| Available records |
== Segment start ==
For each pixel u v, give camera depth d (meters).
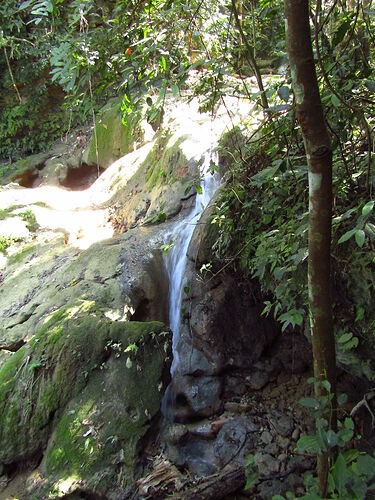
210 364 3.46
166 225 4.56
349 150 2.40
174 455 3.09
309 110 1.49
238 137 3.73
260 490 2.77
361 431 2.73
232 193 3.05
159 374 3.28
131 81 2.59
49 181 7.81
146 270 4.09
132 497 2.83
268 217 2.75
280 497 1.87
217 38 2.90
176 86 2.37
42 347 3.50
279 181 2.59
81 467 2.98
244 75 3.28
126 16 2.65
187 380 3.49
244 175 3.01
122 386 3.23
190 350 3.56
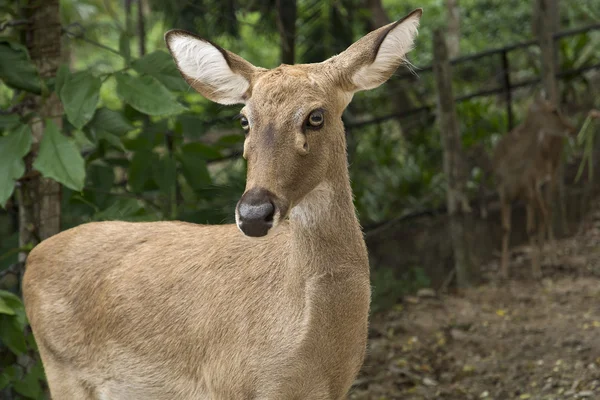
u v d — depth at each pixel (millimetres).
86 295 5324
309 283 4449
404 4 19266
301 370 4496
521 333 8641
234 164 9844
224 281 4820
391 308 9547
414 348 8422
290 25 10633
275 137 4082
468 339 8570
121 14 14461
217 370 4738
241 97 4520
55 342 5406
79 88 5926
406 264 10328
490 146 12375
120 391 5227
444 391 7484
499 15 17797
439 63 10031
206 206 7863
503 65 11719
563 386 7367
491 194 11414
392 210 11484
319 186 4391
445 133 10086
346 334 4547
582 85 13484
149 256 5234
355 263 4543
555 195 11641
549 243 10672
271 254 4707
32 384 6168
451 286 10258
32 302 5508
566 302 9453
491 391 7438
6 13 6617
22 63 5973
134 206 6812
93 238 5504
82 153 7641
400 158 12266
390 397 7441
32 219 6492
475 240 10836
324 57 11102
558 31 13609
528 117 10102
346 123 11094
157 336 5016
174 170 7309
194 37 4504
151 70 6285
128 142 7273
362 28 13703
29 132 5875
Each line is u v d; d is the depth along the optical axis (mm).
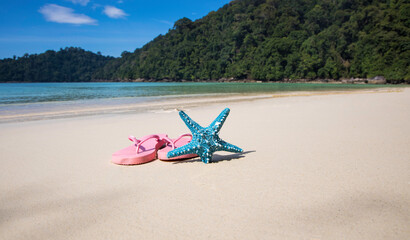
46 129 7812
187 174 3754
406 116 8875
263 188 3184
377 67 88750
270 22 145125
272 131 6695
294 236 2201
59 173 3955
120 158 4273
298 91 32594
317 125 7438
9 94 31125
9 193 3262
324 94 24484
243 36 147750
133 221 2527
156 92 32406
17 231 2412
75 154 5016
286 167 3924
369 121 7961
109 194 3152
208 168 3988
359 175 3535
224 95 24562
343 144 5207
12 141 6250
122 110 12867
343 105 13227
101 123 8719
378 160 4156
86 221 2561
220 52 159500
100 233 2340
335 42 111375
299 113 10219
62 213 2734
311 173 3646
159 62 189250
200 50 174000
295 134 6273
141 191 3209
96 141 6113
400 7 95312
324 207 2689
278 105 13859
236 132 6652
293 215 2545
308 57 108375
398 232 2229
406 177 3428
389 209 2621
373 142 5312
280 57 119625
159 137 4773
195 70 168125
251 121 8398
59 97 24609
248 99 18984
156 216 2602
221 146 4141
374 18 106188
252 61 133000
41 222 2566
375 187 3143
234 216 2551
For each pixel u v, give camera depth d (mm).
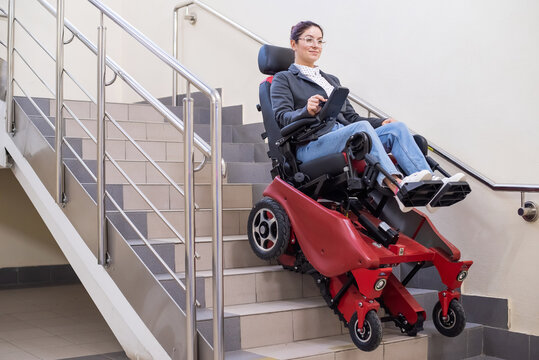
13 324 3809
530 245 2922
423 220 2746
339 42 3896
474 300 3133
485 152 3107
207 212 3182
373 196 2846
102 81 2576
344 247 2434
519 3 2967
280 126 2920
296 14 4195
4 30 4879
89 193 2816
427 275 3303
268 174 3873
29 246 5348
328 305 2609
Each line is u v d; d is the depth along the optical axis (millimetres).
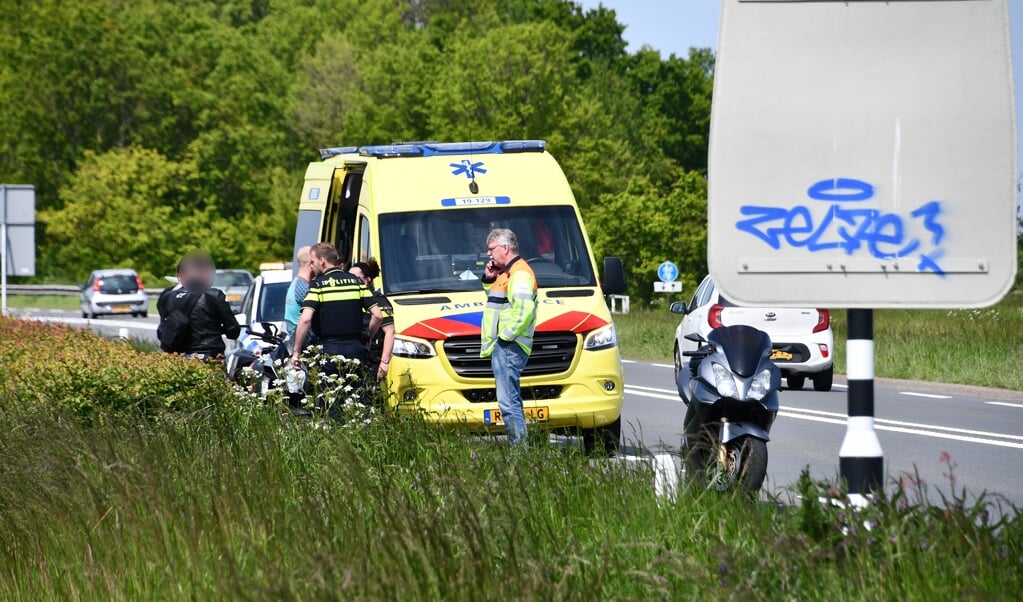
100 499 24906
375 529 21812
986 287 18422
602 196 196250
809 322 66000
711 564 20094
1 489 27141
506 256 39344
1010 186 18359
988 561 18688
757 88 18578
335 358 37906
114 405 38188
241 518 23281
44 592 22547
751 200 18594
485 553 19969
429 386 41062
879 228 18531
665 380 77125
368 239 45250
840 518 19812
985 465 41062
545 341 41406
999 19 18328
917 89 18453
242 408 38344
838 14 18516
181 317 51594
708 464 28344
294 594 18203
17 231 93125
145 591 21562
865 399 19547
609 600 18734
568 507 24922
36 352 43531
== Segment end ==
| Directions |
In your copy of the listing above, reproduce each line exactly and omit all pictures.

| Written answer |
For each pixel u v, give camera depth d (meters).
210 364 3.46
166 225 4.56
349 150 2.40
174 455 3.09
309 110 1.49
238 137 3.73
260 490 2.77
361 431 2.73
232 193 3.05
159 374 3.28
131 81 2.59
49 181 7.81
146 270 4.09
132 497 2.83
268 217 2.75
280 497 1.87
217 38 2.90
176 86 2.37
42 347 3.50
279 181 2.59
81 467 2.98
244 75 3.28
126 16 2.65
187 380 3.49
244 175 3.01
122 386 3.23
190 350 3.56
u v d — depth at each pixel (millimetres).
86 295 5324
309 283 4449
404 4 19266
301 370 4496
521 333 8641
234 164 9844
224 281 4820
391 308 9547
414 348 8422
290 25 10633
275 137 4082
468 339 8570
121 14 14461
217 370 4738
241 97 4520
55 342 5406
79 88 5926
406 264 10328
490 146 12375
120 391 5227
444 391 7484
499 15 17797
439 63 10031
206 206 7863
503 65 11719
563 386 7367
491 194 11414
392 210 11484
319 186 4391
445 133 10086
346 334 4547
582 85 13484
149 256 5234
355 263 4543
555 195 11641
549 243 10672
271 254 4707
32 384 6168
451 286 10258
32 302 5508
566 302 9453
491 391 7438
6 13 6617
22 63 5973
134 206 6812
93 238 5504
82 153 7641
400 158 12266
390 397 7441
32 219 6492
475 240 10836
324 57 11102
558 31 13609
528 117 10102
346 123 11094
157 336 5016
174 170 7309
194 37 4504
151 70 6285
128 142 7273
362 28 13703
29 132 5875
Each line is u v d; d is the depth along the optical axis (mm).
46 129 7812
187 174 3754
406 116 8875
263 188 3184
377 67 88750
270 22 145125
272 131 6695
294 236 2201
59 173 3955
120 158 4273
298 91 32594
317 125 7438
9 94 31125
9 193 3262
324 94 24484
243 36 147750
133 221 2527
156 92 32406
17 231 2412
75 154 5016
286 167 3924
369 121 7961
109 194 3152
208 168 3988
359 175 3535
224 95 24562
343 144 5207
12 141 6250
122 110 12867
343 105 13227
101 123 8719
378 160 4156
86 221 2561
220 52 159500
100 233 2340
335 42 111375
299 113 10219
62 213 2734
311 173 3646
159 62 189250
200 50 174000
295 134 6273
141 191 3209
96 141 6113
400 7 95312
324 207 2689
278 105 13859
236 132 6652
293 215 2545
308 57 108375
398 232 2229
406 177 3428
389 209 2621
373 142 5312
280 57 119625
159 137 4773
195 70 168125
251 121 8398
59 97 24609
248 99 18984
156 216 2602
221 146 4141
374 18 106188
252 61 133000
41 222 2566
375 187 3143
234 216 2551
For each pixel u v, give camera depth d (mm).
13 324 3809
530 245 2922
423 220 2746
339 42 3896
474 300 3133
485 152 3107
207 212 3182
373 196 2846
102 81 2576
344 247 2434
519 3 2967
280 126 2920
296 14 4195
4 30 4879
89 193 2816
427 275 3303
268 174 3873
29 246 5348
328 305 2609
Each line is u v d; d is the depth along the optical axis (millimetres).
100 499 24906
375 529 21812
986 287 18422
602 196 196250
809 322 66000
711 564 20094
1 489 27141
506 256 39344
1010 186 18359
988 561 18688
757 88 18578
335 358 37906
114 405 38188
241 518 23281
44 592 22547
751 200 18594
485 553 19969
429 386 41062
879 228 18531
665 380 77125
368 239 45250
840 518 19812
985 465 41062
545 341 41406
999 19 18328
917 89 18453
242 408 38344
838 14 18516
181 317 51594
708 464 28344
294 594 18203
17 231 93125
145 591 21562
865 399 19547
609 600 18734
568 507 24922
36 352 43531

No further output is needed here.